Portekiz Kralı Joao bu karara karşı çıktı, çünkü çekilen çizgi gemilerini güneye doğu taşıyan elverişli rüzgarları kesiyordu. 1494'te iki elçi sorunu çözmek üzere Tordesillas'ta (bkz: Tordesillas Antlaşması) buluştu. Gemilerinin İspanyol haklarını ihlal etmeden güneye ve doğuya gidebilmesi için çizgi yaklaşık 1600 km batıya kaydırılacaktı.
O sırada kimsenin bilmediği şey, çizginin Güney Amerika'nın doğu kıyısını kestiğiydi.
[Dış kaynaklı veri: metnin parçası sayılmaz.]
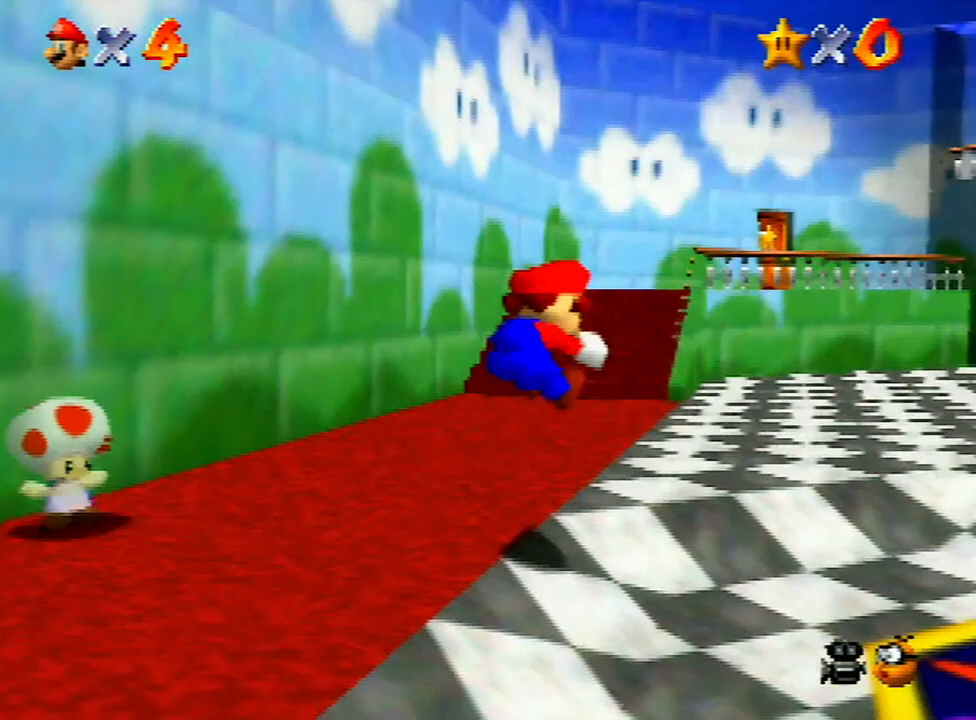
{"buttons": [], "left_stick": "up-right", "events": [[33, "B", "up"], [133, "B", "down"], [200, "B", "up"], [267, "B", "down"], [367, "B", "up"], [433, "B", "down"], [500, "B", "up"]]}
Portekizli denizci Pedro Cabral 1500'de Hindistan'a giderken, çizginin doğusunda büyük bir kara parçasıyla karşılaştı ve ülkesi adına tescil etti. Bu nedenle, bugün Brezilya diye bildiğimiz topraklar, Portekiz'e ait oldu.
Keşiflerin Yeni Dünya Üzerindeki Etkisi
15. yüzyıl başlarına kadar Avrupa'nın Afrika ve Doğu'yla tek ilişkisi karayolu üzerindendi ve bu, zor ve yavaş ilerleyen bir ilişkiydi. Oysa Kolomb'un yolculuklarından sonra, denizler engel değil bağlantı imkanı haline dönüştü.
Bu gelişme, Avrupalıların etkisini tam olarak hisseden ilk kıta olan Amerika halkları üzerinde felaket sonuçlar doğurdu. O güne kadar Güney ve Orta Amerika'da birçok kültür yükselmiş, savaşlara girmiş ve gerilemişti. Aztek ve İnkalar gibi bazı halklar büyük imparatorluklar yaratmıştı. Peru'nun Moçikaları ve Orta Amerika'nın Mayaları gibi diğerleri ise, Kolomb öncesi diye adlandırılacak olan sanatın en güzel örneklerini yaratmıştı.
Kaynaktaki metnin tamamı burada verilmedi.